_Your instructions_
Reproduce the passage of the Ontario appeal lecture text, keeping every word and mark unchanged, from "This lecture is" down to "court in Ontario.".
··· Extracted text
Commencement of Appeal in Ontario – Basic Steps

Share this:

This lecture explains basic steps and their timelines to commence an civil appeal in Ontario.

This lecture is taught by Amer Mushtaq, LL.B., M. Engineering , B.Sc. (Hons.), who is the Principal and Founder of Formative LLP.   Through his YouTube channel, YouCounsel, Amer shares practical advice from his years of legal experience to help anyone access justice and achieve their goals.  Subscribe today to learn more.


Show Notes:


Lecture Slides:

Welcome everyone!

Today I will talk about some of the basic steps in commencing your appeal in a civil court in Ontario.

We begin with our usual disclaimer that this course is not legal advice if you have any specific questions regarding your issues you should contact a lawyer or a paralegal or the Law Society of Ontario for a referral.

We have presented two lectures on the appeal topic.  We have so far covered some of the basic things for example: what is an appeal? what is the difference between an appeal and a judicial review? The difference between an appeal by “way of right” and where you require the “leave of the court” (the permission of the court) before you can appeal a decision.  What is the difference between an interlocutory and a final order?  We have talked about how you determine which appellate court has the jurisdiction to review your appeal.  If you have not checked out these 2 lectures, I’ll encourage you to review those lectures before you review the steps about the commencement of appeal.
······
··· Recorded information
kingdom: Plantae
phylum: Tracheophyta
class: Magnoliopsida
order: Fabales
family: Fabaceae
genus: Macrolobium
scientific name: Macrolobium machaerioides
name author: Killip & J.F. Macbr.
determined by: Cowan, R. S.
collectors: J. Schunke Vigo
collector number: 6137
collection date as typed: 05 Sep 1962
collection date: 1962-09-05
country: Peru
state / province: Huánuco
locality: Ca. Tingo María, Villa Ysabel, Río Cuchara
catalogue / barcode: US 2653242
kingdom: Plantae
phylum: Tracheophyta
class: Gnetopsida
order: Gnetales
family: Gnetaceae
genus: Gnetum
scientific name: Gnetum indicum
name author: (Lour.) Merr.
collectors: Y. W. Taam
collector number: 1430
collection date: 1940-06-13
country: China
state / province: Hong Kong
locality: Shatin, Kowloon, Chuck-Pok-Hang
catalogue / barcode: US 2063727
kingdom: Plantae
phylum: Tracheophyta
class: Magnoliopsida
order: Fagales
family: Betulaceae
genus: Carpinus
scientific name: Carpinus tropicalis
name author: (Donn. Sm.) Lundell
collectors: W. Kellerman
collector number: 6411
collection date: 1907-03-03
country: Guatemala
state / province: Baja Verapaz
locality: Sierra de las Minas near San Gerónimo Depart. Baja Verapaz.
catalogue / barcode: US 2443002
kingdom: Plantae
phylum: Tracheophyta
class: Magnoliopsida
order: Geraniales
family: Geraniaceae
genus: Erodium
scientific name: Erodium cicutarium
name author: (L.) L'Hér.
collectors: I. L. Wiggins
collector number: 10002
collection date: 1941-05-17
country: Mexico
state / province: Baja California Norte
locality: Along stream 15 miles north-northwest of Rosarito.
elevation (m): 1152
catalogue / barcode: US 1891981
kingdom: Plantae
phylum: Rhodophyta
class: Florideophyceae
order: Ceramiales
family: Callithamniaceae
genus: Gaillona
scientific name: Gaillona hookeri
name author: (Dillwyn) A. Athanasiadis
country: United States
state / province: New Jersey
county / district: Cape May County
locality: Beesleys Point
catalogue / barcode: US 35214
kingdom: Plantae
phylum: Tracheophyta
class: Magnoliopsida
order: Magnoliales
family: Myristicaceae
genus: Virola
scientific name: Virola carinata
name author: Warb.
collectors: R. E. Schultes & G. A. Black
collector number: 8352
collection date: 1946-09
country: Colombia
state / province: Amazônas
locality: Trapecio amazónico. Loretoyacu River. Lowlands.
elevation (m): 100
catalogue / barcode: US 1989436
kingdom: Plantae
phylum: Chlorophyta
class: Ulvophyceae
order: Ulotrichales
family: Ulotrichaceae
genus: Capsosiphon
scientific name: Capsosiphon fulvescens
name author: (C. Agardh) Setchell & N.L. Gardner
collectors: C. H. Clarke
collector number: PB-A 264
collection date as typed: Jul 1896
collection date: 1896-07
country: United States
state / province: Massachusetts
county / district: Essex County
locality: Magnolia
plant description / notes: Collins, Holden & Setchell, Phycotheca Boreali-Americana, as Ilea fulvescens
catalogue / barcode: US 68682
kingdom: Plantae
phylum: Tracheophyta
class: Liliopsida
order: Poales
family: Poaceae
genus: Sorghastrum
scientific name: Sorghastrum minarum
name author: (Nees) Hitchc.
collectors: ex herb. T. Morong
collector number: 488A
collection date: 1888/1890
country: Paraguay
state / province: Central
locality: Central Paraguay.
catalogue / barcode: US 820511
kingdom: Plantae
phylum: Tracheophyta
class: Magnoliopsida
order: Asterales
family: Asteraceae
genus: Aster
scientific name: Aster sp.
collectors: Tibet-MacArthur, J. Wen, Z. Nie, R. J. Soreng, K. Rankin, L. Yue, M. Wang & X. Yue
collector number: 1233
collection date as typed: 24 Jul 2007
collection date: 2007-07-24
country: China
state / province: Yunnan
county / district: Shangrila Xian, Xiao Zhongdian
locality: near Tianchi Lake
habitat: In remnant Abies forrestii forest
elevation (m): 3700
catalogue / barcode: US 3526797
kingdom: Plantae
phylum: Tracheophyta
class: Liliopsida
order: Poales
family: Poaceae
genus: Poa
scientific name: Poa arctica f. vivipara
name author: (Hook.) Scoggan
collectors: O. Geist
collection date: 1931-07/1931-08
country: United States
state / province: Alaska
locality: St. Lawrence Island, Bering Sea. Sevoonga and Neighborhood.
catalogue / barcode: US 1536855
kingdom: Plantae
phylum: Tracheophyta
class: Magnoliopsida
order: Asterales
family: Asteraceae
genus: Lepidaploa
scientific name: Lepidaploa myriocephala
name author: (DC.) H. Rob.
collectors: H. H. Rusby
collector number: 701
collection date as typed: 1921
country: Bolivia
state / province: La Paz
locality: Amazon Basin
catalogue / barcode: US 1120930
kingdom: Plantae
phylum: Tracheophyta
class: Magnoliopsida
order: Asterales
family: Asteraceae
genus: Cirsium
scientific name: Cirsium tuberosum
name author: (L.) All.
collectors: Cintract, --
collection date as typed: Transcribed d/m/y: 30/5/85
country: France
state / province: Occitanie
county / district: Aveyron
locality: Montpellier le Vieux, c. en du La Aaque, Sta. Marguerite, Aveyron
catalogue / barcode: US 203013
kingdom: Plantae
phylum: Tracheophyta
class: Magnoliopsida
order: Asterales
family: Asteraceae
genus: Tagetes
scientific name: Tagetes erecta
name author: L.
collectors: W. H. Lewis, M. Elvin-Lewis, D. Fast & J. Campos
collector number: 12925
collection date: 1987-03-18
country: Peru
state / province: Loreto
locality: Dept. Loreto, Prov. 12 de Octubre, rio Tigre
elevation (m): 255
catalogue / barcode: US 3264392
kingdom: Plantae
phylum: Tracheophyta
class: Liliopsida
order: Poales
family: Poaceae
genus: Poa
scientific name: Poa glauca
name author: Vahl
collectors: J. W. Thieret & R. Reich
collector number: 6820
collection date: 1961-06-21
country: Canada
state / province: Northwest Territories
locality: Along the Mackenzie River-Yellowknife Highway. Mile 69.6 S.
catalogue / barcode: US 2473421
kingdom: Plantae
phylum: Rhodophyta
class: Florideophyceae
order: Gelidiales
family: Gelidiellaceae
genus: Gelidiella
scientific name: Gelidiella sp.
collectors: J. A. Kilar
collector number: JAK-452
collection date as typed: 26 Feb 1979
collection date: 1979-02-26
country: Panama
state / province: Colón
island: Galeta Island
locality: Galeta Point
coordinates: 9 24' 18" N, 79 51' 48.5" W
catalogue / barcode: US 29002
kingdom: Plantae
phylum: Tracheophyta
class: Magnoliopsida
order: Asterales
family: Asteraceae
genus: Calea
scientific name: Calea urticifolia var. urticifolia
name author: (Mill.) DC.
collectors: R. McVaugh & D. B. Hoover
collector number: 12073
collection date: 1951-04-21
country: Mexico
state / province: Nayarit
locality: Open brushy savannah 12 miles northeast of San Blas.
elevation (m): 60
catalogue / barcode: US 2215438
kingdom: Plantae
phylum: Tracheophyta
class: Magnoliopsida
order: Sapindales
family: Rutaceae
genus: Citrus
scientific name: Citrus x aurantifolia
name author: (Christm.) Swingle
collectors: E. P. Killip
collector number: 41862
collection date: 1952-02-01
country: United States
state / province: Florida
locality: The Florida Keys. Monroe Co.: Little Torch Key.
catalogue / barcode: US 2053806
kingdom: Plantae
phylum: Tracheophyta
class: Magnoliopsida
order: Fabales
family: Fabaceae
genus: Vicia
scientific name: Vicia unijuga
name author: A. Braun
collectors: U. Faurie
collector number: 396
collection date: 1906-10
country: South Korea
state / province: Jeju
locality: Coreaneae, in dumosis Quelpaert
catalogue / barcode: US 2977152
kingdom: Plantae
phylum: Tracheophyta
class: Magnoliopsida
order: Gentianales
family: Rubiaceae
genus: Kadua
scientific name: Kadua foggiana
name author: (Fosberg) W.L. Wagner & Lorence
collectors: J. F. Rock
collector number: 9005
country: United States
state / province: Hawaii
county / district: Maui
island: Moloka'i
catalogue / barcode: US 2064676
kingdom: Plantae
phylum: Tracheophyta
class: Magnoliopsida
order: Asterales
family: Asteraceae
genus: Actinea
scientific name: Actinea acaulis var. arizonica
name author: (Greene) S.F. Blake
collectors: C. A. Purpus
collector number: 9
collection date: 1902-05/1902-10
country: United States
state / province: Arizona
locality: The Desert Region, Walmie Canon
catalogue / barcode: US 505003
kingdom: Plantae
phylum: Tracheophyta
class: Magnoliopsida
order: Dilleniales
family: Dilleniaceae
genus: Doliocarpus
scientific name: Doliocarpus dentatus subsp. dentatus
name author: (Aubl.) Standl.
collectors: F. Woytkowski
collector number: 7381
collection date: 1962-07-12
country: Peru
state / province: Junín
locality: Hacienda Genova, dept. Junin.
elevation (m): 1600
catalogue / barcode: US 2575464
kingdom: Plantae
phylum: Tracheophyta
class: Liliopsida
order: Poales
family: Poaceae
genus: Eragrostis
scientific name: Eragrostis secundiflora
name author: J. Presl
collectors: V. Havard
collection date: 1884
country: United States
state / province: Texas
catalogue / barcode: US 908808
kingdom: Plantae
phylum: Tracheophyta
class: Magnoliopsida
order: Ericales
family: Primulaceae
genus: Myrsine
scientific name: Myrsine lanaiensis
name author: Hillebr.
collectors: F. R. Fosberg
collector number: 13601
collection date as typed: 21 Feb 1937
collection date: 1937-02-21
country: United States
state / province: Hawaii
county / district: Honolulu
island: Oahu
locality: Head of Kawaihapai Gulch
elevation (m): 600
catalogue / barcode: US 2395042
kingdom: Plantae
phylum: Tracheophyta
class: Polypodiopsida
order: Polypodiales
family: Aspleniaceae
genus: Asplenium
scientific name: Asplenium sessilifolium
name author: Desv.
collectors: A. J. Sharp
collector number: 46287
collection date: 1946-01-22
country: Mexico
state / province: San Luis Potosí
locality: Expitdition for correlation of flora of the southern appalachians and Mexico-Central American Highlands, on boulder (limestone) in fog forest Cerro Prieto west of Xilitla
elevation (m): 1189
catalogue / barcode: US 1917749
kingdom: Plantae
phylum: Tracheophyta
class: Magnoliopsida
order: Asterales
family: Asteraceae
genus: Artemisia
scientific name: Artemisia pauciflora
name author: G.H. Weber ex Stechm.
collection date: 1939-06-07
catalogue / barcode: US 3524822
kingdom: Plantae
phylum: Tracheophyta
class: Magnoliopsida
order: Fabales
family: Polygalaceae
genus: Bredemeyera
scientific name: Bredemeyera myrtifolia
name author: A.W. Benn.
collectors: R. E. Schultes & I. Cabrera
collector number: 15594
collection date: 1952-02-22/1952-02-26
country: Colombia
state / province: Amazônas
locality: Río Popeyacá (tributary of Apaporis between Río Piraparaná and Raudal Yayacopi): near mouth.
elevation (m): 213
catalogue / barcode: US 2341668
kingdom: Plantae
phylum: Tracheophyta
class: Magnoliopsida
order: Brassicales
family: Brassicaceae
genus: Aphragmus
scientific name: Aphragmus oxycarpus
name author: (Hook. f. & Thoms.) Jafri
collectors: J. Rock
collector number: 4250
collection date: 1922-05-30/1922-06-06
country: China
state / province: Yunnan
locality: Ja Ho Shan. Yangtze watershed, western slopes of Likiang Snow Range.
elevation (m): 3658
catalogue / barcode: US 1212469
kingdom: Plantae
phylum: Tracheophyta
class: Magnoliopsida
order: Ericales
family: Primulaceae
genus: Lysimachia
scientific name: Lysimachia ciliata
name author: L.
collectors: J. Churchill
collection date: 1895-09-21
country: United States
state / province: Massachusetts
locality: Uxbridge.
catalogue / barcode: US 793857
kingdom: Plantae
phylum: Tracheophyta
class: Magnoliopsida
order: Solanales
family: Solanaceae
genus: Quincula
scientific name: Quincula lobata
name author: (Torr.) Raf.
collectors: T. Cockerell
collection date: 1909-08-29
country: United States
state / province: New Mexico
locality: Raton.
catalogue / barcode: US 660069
······
_Response for this exercise_
This lecture is taught by Amer Mushtaq, LL.B., M. Engineering , B.Sc. (Hons.), who is the Principal and Founder of Formative LLP.   Through his YouTube channel, YouCounsel, Amer shares practical advice from his years of legal experience to help anyone access justice and achieve their goals.  Subscribe today to learn more.


Show Notes:


Lecture Slides:

Welcome everyone!

Today I will talk about some of the basic steps in commencing your appeal in a civil court in Ontario.